Bakkal Sabahattin Bey O yıllarda
Bir gün yine Onun
dükkânında namazını kıldıktan sonra ikisi sohbete dalarlar. Laf, köşkün kızlarından
Naile’ye gelir. Naile’nin hastalanıp ölmesi semtteki herkes gibi Sabahattin Beyi
de üzmüştür. Aliye Hanım birden Ona, ‘Naile sana âşıktı, seni sayıklayarak
öldü’ deyiverir. Böyle bir habere hazırlıksız olan Sabahattin Bey şaşırır.
Söyleyecek bir şey bulamaz.
Sabahattin Bakkal, Soldaki Birinci Tenteli Dükkân
O yılların semtinde
kendi içinde yaşanan duygulardan biridir bu. Yalnızca yaşayanın yaşadığını
bildiği, belki bir iki yakınla paylaşılan sır. Romancıların ilhamı..
Günümüzde sevgiliyle çekilen
selfiyi Face’de paylaşıp akşam başkasıyla yemeğe çıkmalar olduğu düşünülürse..
Aile 1950 li yılların ikinci yarısında köşkten taşınmış, bir süre köşkte kiracılar oturmuştur.

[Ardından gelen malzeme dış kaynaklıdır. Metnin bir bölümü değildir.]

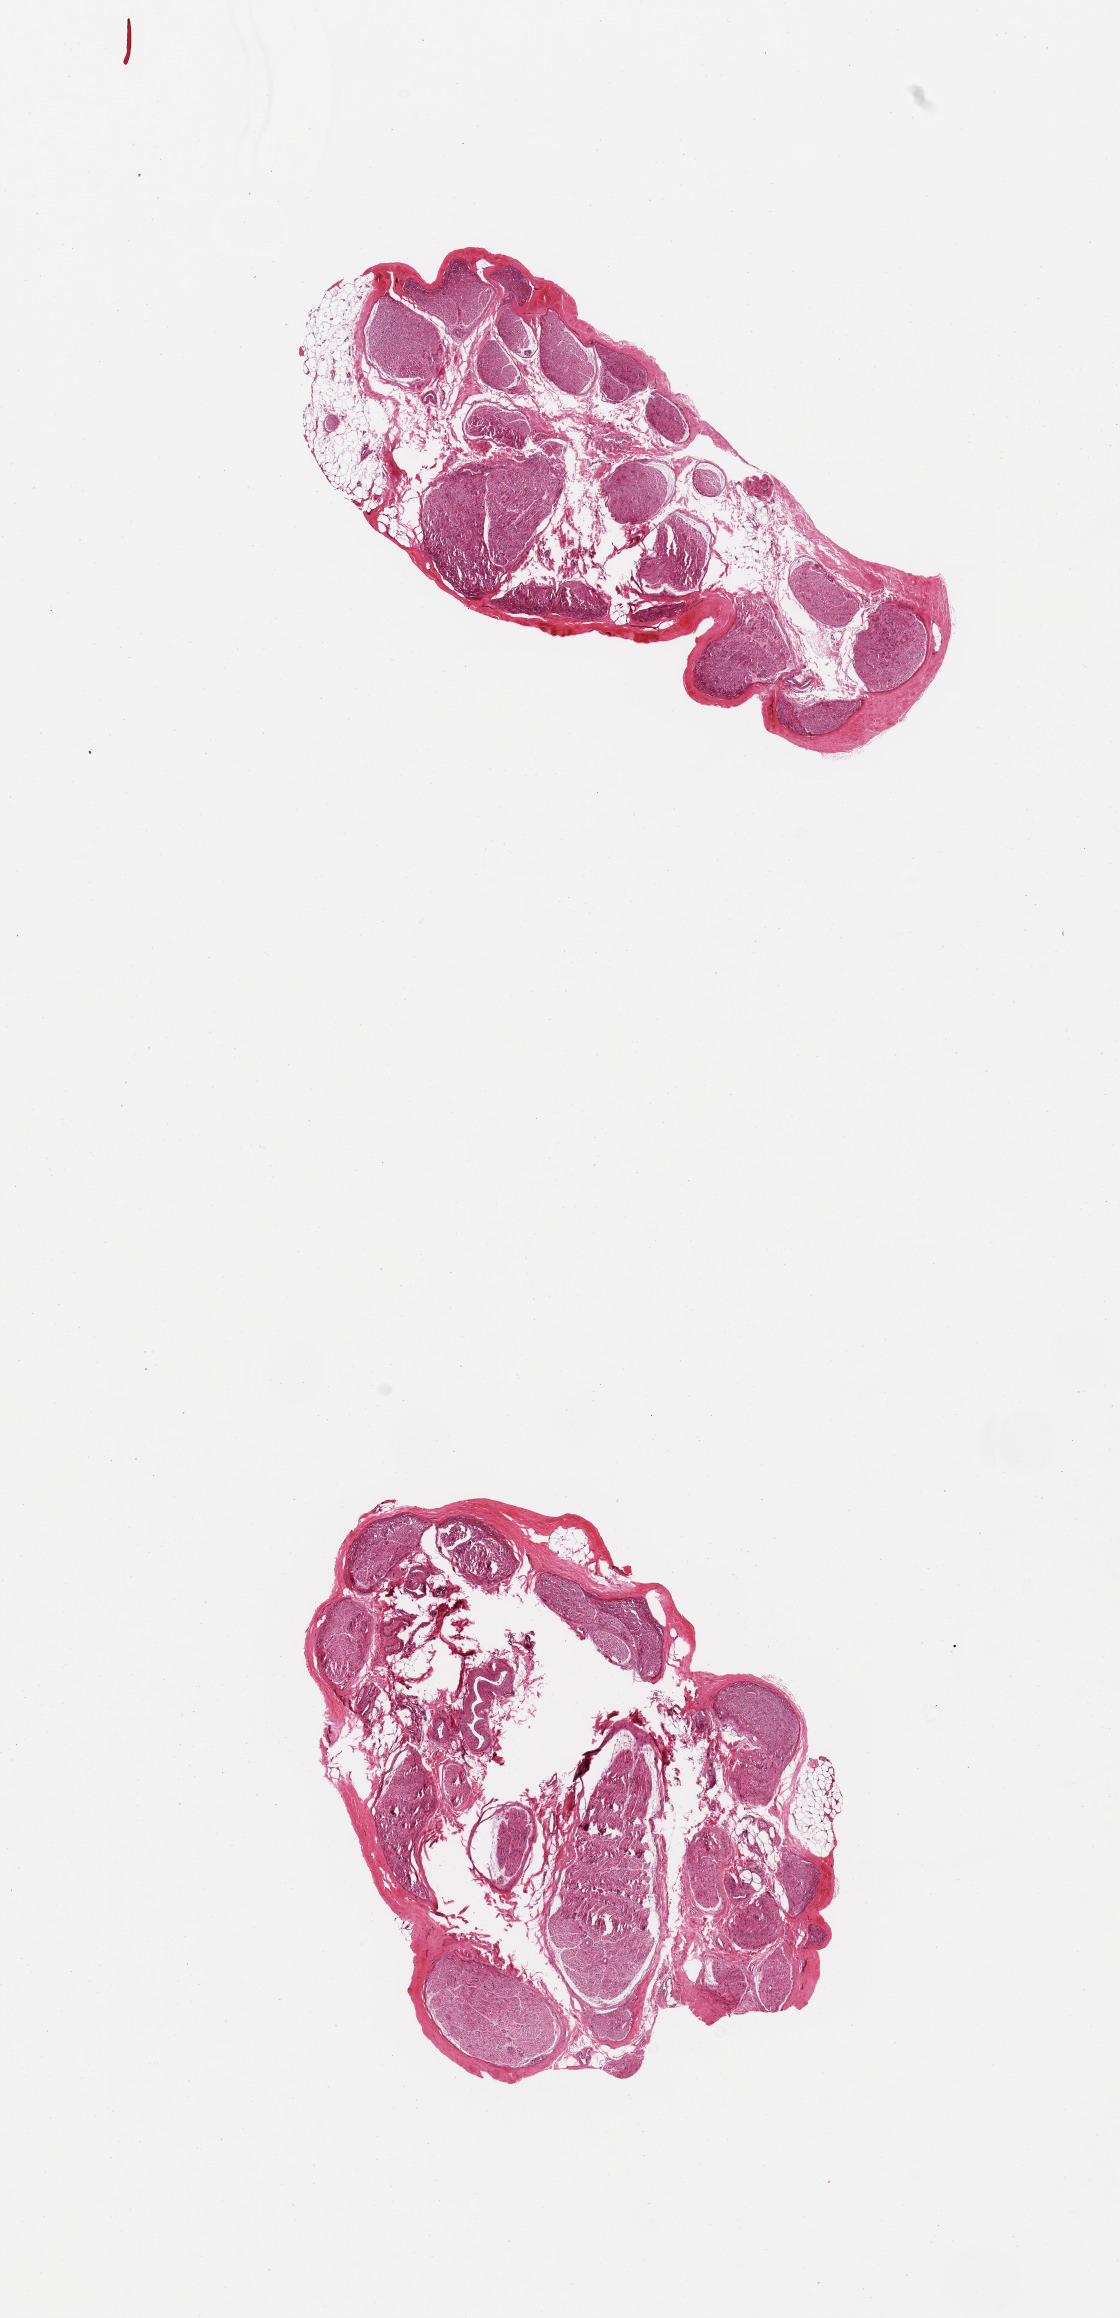
Hematoxylin and eosin (H&E) whole-slide image, brightfield, whole scanned area (about 8.9 x 18.3 mm, from a 20x scan) shown as a low-resolution overview; PAXgene-fixed paraffin-embedded (PFPE) section; section of tibial nerve (target tissue); tissue donor sample. Male donor.
Reviewer comment on this tissue sample: 2 pieces; 20% fat and stromal content.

Köşk 1960 lı yılların ikinci yarısında satılmış, yerine bugünkü apartman inşa edilmiş.
Ali Paşanın torunu
Adnan Giz, 1980 li yıllarda ‘Bir Zamanlar Kadıköy’ kitabını yazmıştır.
Adnan Giz’in oğlu Ali
Giz 1960-1990 yılları arasında Kızları görmüştür. Onlar, bayramlarda
aileleriyle birlikte büyüdükleri evi görmeye gelirler, sonra da Paşanın ailesinden geri kalanları
ziyaret ederlermiş. Ali Giz, Aliye’yi Aliye Nine olarak bilir.
Köşkün bugüne kalmış bir fotoğrafı yoktur.